═══ Material supplied ═══
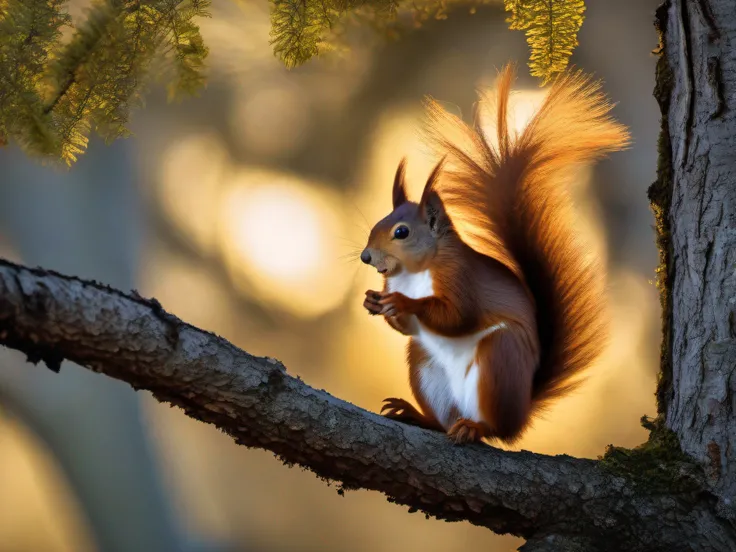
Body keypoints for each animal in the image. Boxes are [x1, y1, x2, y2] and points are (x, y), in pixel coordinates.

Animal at [360, 64, 628, 444]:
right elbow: (406, 327)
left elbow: (457, 315)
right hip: (423, 364)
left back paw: (476, 427)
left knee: (495, 429)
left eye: (401, 232)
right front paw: (373, 302)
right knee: (444, 420)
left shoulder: (460, 276)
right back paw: (420, 417)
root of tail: (523, 410)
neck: (414, 273)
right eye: (377, 224)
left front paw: (404, 303)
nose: (366, 257)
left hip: (500, 358)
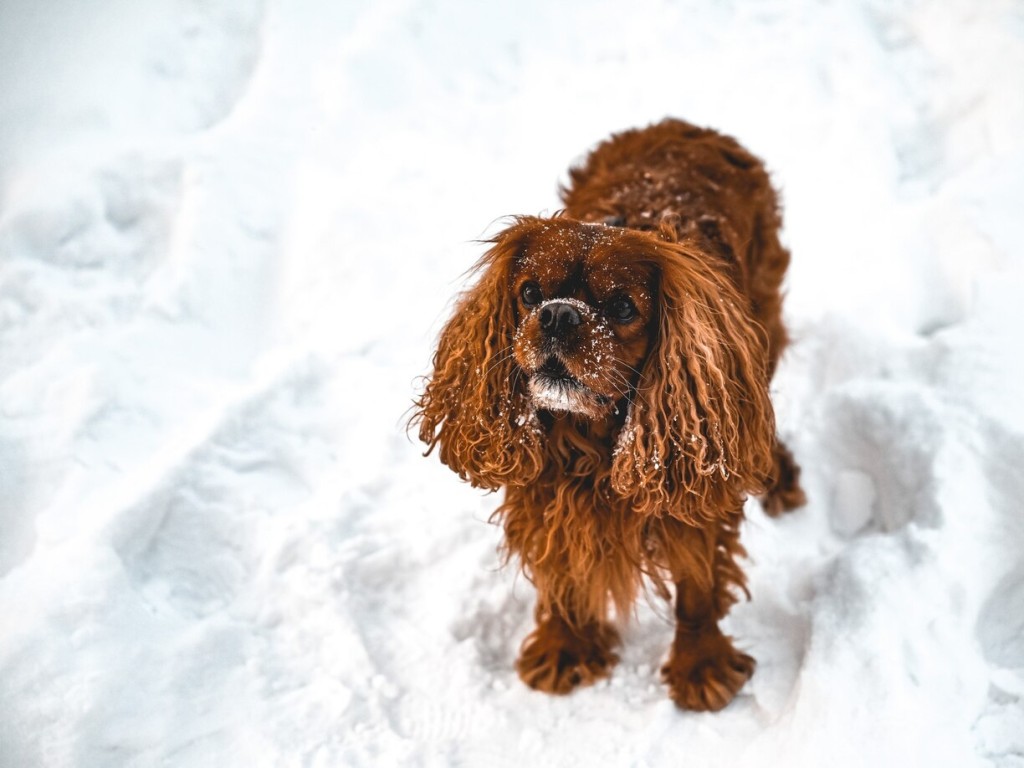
═══
◆ **Problem**
Once the pictures are set aside, please reproduce the remaining material word for word.

◆ **Reply to the task**
Body keypoints for each animal in the image. Boxes are [x1, y1, x2, y2] and points are (x, y), in pixel coordinates.

Animal at [360, 64, 628, 444]:
right elbow: (406, 327)
left elbow: (457, 315)
right hip: (423, 364)
left back paw: (476, 427)
left knee: (495, 429)
left eye: (401, 232)
right front paw: (373, 302)
right knee: (444, 420)
left shoulder: (460, 276)
right back paw: (420, 417)
root of tail: (523, 410)
neck: (414, 273)
right eye: (377, 224)
left front paw: (404, 303)
nose: (366, 257)
left hip: (500, 358)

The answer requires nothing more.